Additional results suggest that the impact of solar insolation on physical activity may differ between depressed individuals and those who are not. This finding could indicate that depressed individuals exhibit an altered physiological link between energy input (i.e., solar insolation) and physical activity.
On the other hand, it is also possible that increased sedentary behavior results in reduced time spent outdoors and does not allow depressed people to capitalize on the benefits of sunlight exposure.
According to the authors, the study presents a generalizable strategy to understand the complex interplay between sunlight, physical activity, and depressed state using open-source digital tools.
The ability to identify mood disturbances, particularly in seasonally susceptible individuals, using passive digital biomarker data offers promise in informing next-generation predictive, personalized diagnostics in mental health.
Specifically, a digital biomarker, such as accelerometer-derived motor activity patterns, could form the basis of an early warning system that alerts a clinician to initiate a timely intervention.
Incorporating objectively measured sunlight exposure markers (i.e., NASA-collected solar insolation data or accelerometer-measured light exposure) could further enhance the predictive power of such tools and lay the foundation for personalized models aimed at individuals susceptible to mood disturbances with seasonal patterns.

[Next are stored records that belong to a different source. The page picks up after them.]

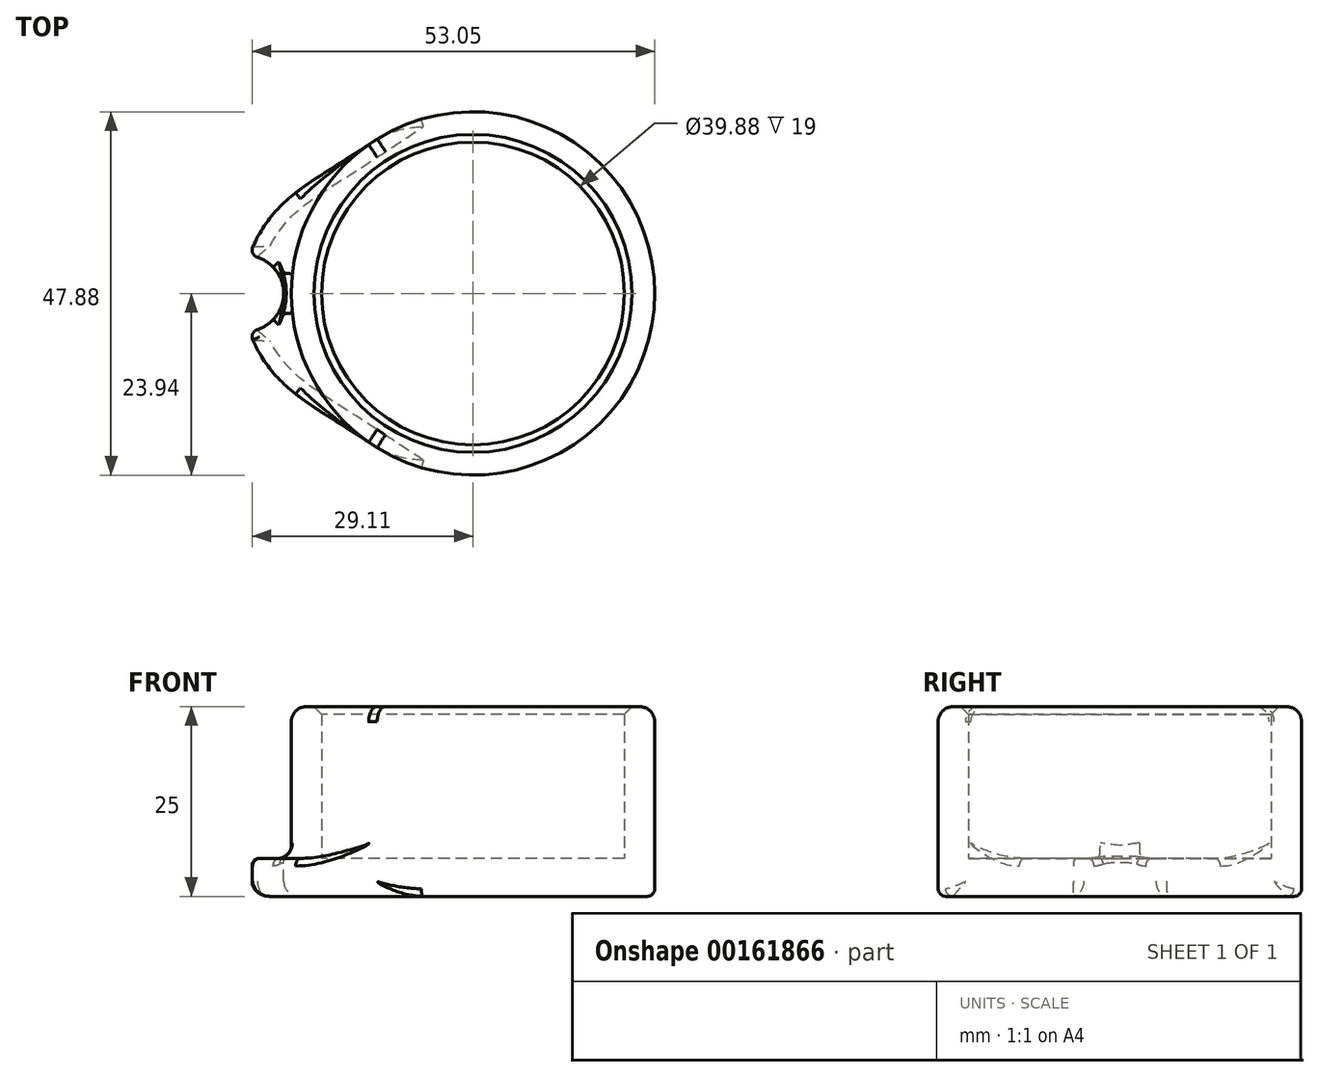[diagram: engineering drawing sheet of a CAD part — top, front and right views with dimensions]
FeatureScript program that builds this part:
annotation { "Feature Type Name" : "Feature", "Feature Type Description" : "" }
export const myFeature = defineFeature(function(context is Context, id is Id, definition is map)
    precondition{}
    {
        {
            var Q0;
            Q0=qCreatedBy(makeId("Top.planeOp"),FACE);
            var sketch = newSketch(context, id + "F0", { "sketchPlane" : qUnion([Q0])});
            skCircle(sketch, "E0", {"center": v(0, 0) * mm, "radius": 19.94 * mm});
            skCircle(sketch, "E1.0", {"center": v(0, 0) * mm, "radius": 23.94 * mm});
            skLineSegment(sketch, "E2", {"start": v(0, 0) * mm, "end": v(-70.93, 0) * mm, "construction": true});
            skArc(sketch, "E3.MirrorCS", {"start": v(-24.94, 0) * mm, "mid": v(-25.9, 2.95) * mm, "end": v(-28.42, 4.76) * mm});
            skFitSpline(sketch, "E4", {"points": [v(-29.52, 4.98) * mm, v(-12.62, 20.34) * mm], "startDerivative": vector(9.52, 23.06) * mm, "endDerivative": vector(29.52, 19.63) * mm});
            skArc(sketch, "E5.filletArc", {"start": v(-29.02, 6.14) * mm, "mid": v(-29.03, 5.31) * mm, "end": v(-28.42, 4.76) * mm});
            skFitSpline(sketch, "E6.MirrorCS", {"points": [v(-29.52, -4.98) * mm, v(-12.62, -20.34) * mm], "startDerivative": vector(9.52, -23.06) * mm, "endDerivative": vector(29.52, -19.63) * mm});
            skArc(sketch, "E7.MirrorCS", {"start": v(-24.94, 0) * mm, "mid": v(-25.9, -2.95) * mm, "end": v(-28.42, -4.76) * mm});
            skArc(sketch, "E8.MirrorCS", {"start": v(-29.02, -6.14) * mm, "mid": v(-29.03, -5.31) * mm, "end": v(-28.42, -4.76) * mm});
            skSolve(sketch);
        }
        {
            var Q0;
            Q0=makeQuery(id+"F0.imprint","IMPRINT",FACE,{"disambiguationData":[TD([[makeQuery(id+"F0.imprint","IMPRINT",EDGE,{"derivedFrom":sQuery(id+"F0.wireOp",EDGE,"E0")}),-1.0]])]});
            extrude(context, id + "F1", {"entities" : qUnion([Q0]), "depth" : 20 * mm});
        }
        {
            var Q0;
            Q0=makeQuery(id+"F0.imprint","IMPRINT",FACE,{"disambiguationData":[TD([[makeQuery(id+"F0.imprint","IMPRINT",EDGE,{"derivedFrom":sQuery(id+"F0.wireOp",EDGE,"E1.0")}),-1.0]])]});
            var Q1;
            Q1=makeQuery(id+"F0.imprint","IMPRINT",FACE,{"disambiguationData":[TD([[makeQuery(id+"F0.imprint","IMPRINT",EDGE,{"derivedFrom":sQuery(id+"F0.wireOp",EDGE,"E0")}),-1.0]])]});
            var Q2;
            Q2=makeQuery(id+"F0.imprint","IMPRINT",FACE,{"disambiguationData":[TD([[makeQuery(id+"F0.imprint","IMPRINT",EDGE,{"derivedFrom":sQuery(id+"F0.wireOp",EDGE,"E0")}),1.0]])]});
            extrude(context, id + "F2", {"entities" : qUnion([Q0, Q1, Q2]), "operationType" : NewBodyOperationType.ADD, "oppositeDirection" : true, "depth" : 5 * mm});
        }
        {
            var Q0;
            Q0=makeQuery(id+"F1.opExtrude","CAP_EDGE",EDGE,{"disambiguationData":[OSD([sQuery(id+"F0.wireOp",EDGE,"E1.0")])],"isStart":true});
            var Q1;
            {var subQ0=sQuery(id+"F0.wireOp",EDGE,"E1.0");Q1=makeQuery(id+"F1.opExtrude","CAP_EDGE",EDGE,{"disambiguationData":[OSD([subQ0]),TDD([makeQuery(id+"F0.imprint","IMPRINT",EDGE,{"disambiguationData":[TD([[makeQuery(id+"F0.imprint","INTERSECT",VERTEX,{"disambiguationData":[OD(1.0)],"derivedFrom":[subQ0,sQuery(id+"F0.wireOp",EDGE,"E4")]}),-1.0]])],"derivedFrom":subQ0})])],"isStart":false});}
            var Q2;
            Q2=makeQuery(id+"F1.opExtrude","CAP_EDGE",EDGE,{"disambiguationData":[OSD([sQuery(id+"F0.wireOp",EDGE,"E6.MirrorCS")])],"isStart":false});
            var Q3;
            {var subQ0=sQuery(id+"F0.wireOp",EDGE,"E1.0");Q3=makeQuery(id+"F1.opExtrude","CAP_EDGE",EDGE,{"disambiguationData":[OSD([subQ0]),TDD([makeQuery(id+"F0.imprint","IMPRINT",EDGE,{"disambiguationData":[TD([[makeQuery(id+"F0.imprint","INTERSECT",VERTEX,{"disambiguationData":[OD(0.0)],"derivedFrom":[subQ0,sQuery(id+"F0.wireOp",EDGE,"E4")]}),1.0]])],"derivedFrom":subQ0})])],"isStart":false});}
            var Q4;
            Q4=makeQuery(id+"F1.opExtrude","CAP_EDGE",EDGE,{"disambiguationData":[OSD([sQuery(id+"F0.wireOp",EDGE,"E4")])],"isStart":false});
            var Q5;
            Q5=makeQuery(id+"F2.opExtrude","CAP_EDGE",EDGE,{"disambiguationData":[OSD([sQuery(id+"F0.wireOp",EDGE,"E3.MirrorCS"),sQuery(id+"F0.wireOp",EDGE,"E7.MirrorCS")])],"isStart":false});
            fillet(context, id + "F3", {"entities" : qUnion([Q0, Q1, Q2, Q3, Q4, Q5]), "radius" : 2 * mm, "tangentPropagation" : true, "allowEdgeOverflow" : false});
        }
        {
            var Q0;
            Q0=makeQuery(id+"F1.opExtrude","CAP_EDGE",EDGE,{"disambiguationData":[OSD([sQuery(id+"F0.wireOp",EDGE,"E0")])],"isStart":false});
            chamfer(context, id + "F4", {"entities" : qUnion([Q0]), "width" : 1 * mm, "tangentPropagation" : true});
        }
        {
            var Q0;
            Q0=makeQuery(id+"F1.opExtrude","CAP_EDGE",EDGE,{"disambiguationData":[OSD([sQuery(id+"F0.wireOp",EDGE,"E0")])],"isStart":true});
            var Q1;
            Q1=makeQuery(id+"F2.opExtrude","CAP_EDGE",EDGE,{"disambiguationData":[OSD([sQuery(id+"F0.wireOp",EDGE,"E4")])],"isStart":true});
            var Q2;
            Q2=makeQuery(id+"F2.opExtrude","CAP_EDGE",EDGE,{"disambiguationData":[OSD([sQuery(id+"F0.wireOp",EDGE,"E5.filletArc")])],"isStart":true});
            var Q3;
            Q3=makeQuery(id+"F2.opExtrude","CAP_EDGE",EDGE,{"disambiguationData":[OSD([sQuery(id+"F0.wireOp",EDGE,"E1.0")])],"isStart":false});
            fillet(context, id + "F5", {"entities" : qUnion([Q0, Q1, Q2, Q3]), "radius" : 1 * mm, "tangentPropagation" : true, "allowEdgeOverflow" : false});
        }
    });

Rosenthal and Kovtun add, “Individuals with seasonal mood disorders may not yet recognize the pattern of their illness. One of the goals of our study is to motivate the development of digital tools to assist clinicians and help affected individuals with self management of their symptoms”.
Funding: This work was supported by Velux Stiftung (grant No. 1821 to SJR and OK). The funders had no role in study design, data collection and analysis, decision to publish, or preparation of the manuscript.
About this depression and mental health research news
Author: Charlotte Bhaskar
Source: PLOS
Contact: Charlotte Bhaskar – PLOS
Image: The image is credited to Neuroscience News
Original Research: Open access.
“Seasonality in mood disorders: Probing association of accelerometer-derived physical activity with daylength and solar insolation” by Oleg Kovtun et al. PLOS Mental Health
Abstract
Seasonality in mood disorders: Probing association of accelerometer-derived physical activity with daylength and solar insolation
Mood disorders are the leading cause of disability worldwide. Up to 30 percent of individuals with major depressive disorder (MDD) and bipolar disorder (BD) display a seasonal pattern of onset, a phenomenon now recognized in the official diagnostic manuals (DSM-5 and ICD-11).
Very little is known about the influence of day length (photoperiod) and sunlight intensity (solar insolation) on seasonal patterns in MDD and BD.
Here we report a quantitative approach to examine the relationship between sunlight measures and objectively measured motor activity patterns to understand environmental factors driving seasonality in MDD and BD.
Our generalized linear model (GLM) assessment of the Depresjon dataset, which includes short-term (up to two weeks) motor activity recordings of 23 unipolar and bipolar depressed patients and 32 healthy controls recruited to the study at the University of Bergen Norway (60.4° N latitude, 5.3° E longitude), revealed significant association of accelerometer-derived daytime physical activity with participant’s depressed state (p<0.001), photoperiod (p<0.001), and solar insolation (p<0.001).
Our study presents a generalizable strategy to decipher the complex interplay between sunlight, physical activity, and depressed state using open-source digital tools.
The ability to identify mood disturbances, particularly in seasonally susceptible individuals, using passive digital biomarker data offers great promise in informing next-generation predictive, personalized diagnostics in mental health.